## JOB ITEM
Return the following lines verbatim, with no changes.

## STUDY MATERIAL
========================================================================
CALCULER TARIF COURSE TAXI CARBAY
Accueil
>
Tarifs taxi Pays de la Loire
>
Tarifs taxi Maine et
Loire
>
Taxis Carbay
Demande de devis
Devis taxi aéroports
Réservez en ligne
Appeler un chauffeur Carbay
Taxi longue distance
========================================================================
## YOUR SOLUTION
CALCULER TARIF COURSE TAXI CARBAY
Accueil
>
Tarifs taxi Pays de la Loire
>
Tarifs taxi Maine et
Loire
>
Taxis Carbay
Demande de devis
Devis taxi aéroports
Réservez en ligne
Appeler un chauffeur Carbay
Taxi longue distance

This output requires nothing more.